Wednesday, May 2, 2007

A room of one's own

I don't easily cry. In particular, I never cry at movies, and I almost never cry at books. There is one conspicuous exception to this, though. When I arrive at this sentence in Virginia Woolf's A Room of One's Own I always feel my eyes getting moist:
Therefore I would ask you to write all kinds of books, hesitating at no subject however trivial or however vast. By hook or by crook, I hope that you will possess yourselves of money enough to travel and to idle, to contemplate the future or the past of the world, to dream over books and loiter at street corners and let the line of thought dip deep into the stream. For I am by no means confining you to fiction. If you would please me—and there are thousands like me—you would write books of travel and adventure, and research and scholarship, and history and biography, and criticism and philosophy and science.
I was a bit disappointed that it wasn't in the selection from the book published in the Guardian today. For those who haven't read it yet, do read it. Not that sentence only, which is much lamer out of context, and not the Guardian's selection, but the whole book.

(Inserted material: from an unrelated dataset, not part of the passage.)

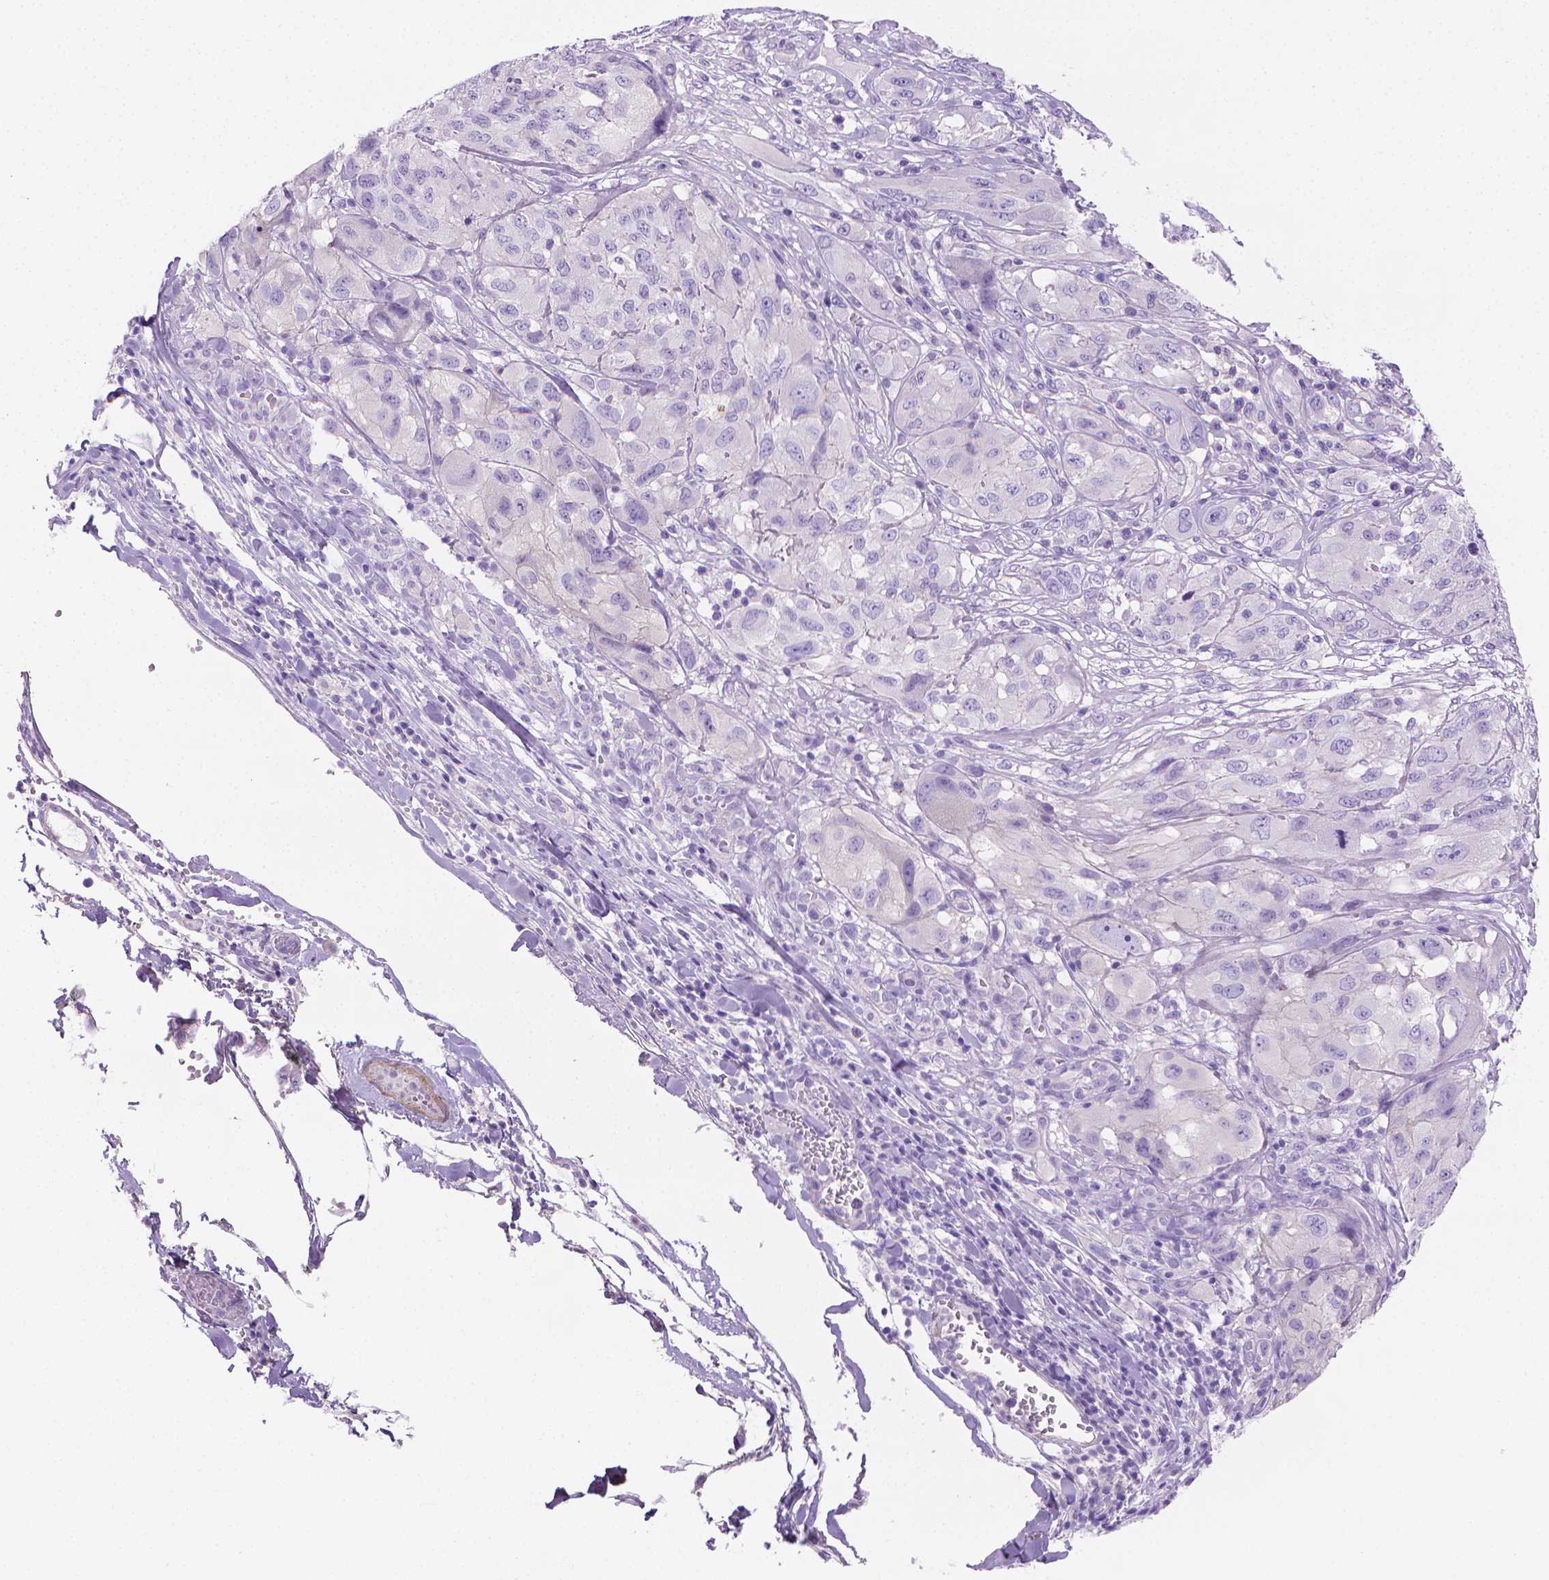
{"staining": {"intensity": "negative", "quantity": "none", "location": "none"}, "tissue": "melanoma", "cell_type": "Tumor cells", "image_type": "cancer", "snomed": [{"axis": "morphology", "description": "Malignant melanoma, NOS"}, {"axis": "topography", "description": "Skin"}], "caption": "Histopathology image shows no protein expression in tumor cells of melanoma tissue.", "gene": "FASN", "patient": {"sex": "female", "age": 91}}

Like the Guardian editors, I find it impressive how modern Woolf's feminist essays have stayed, even after a century of such big changes in the relationship among the sexes. I will reserve a list of detailed comparisons between Three Guineas and the department I work in for a later rant.

2 comments:

Field Notes said...

I haven't read that book; you make me want to though! I also read your post about attractiveness in science. I agree that a beauty and science carnival would be interesting.

barbara said...

Beauty and science is a topic I thought about a lot, but I seldom have occasion to discuss it with colleagues.

I'm a big fan of Virginia Woolf. I must have read both A Room of One's Own and Three Guineas, her feminist essays, several times. But how can I not love an author who
imagined
a young woman who studies mathematics secretly, hiding her formulas in a Greek dictionary?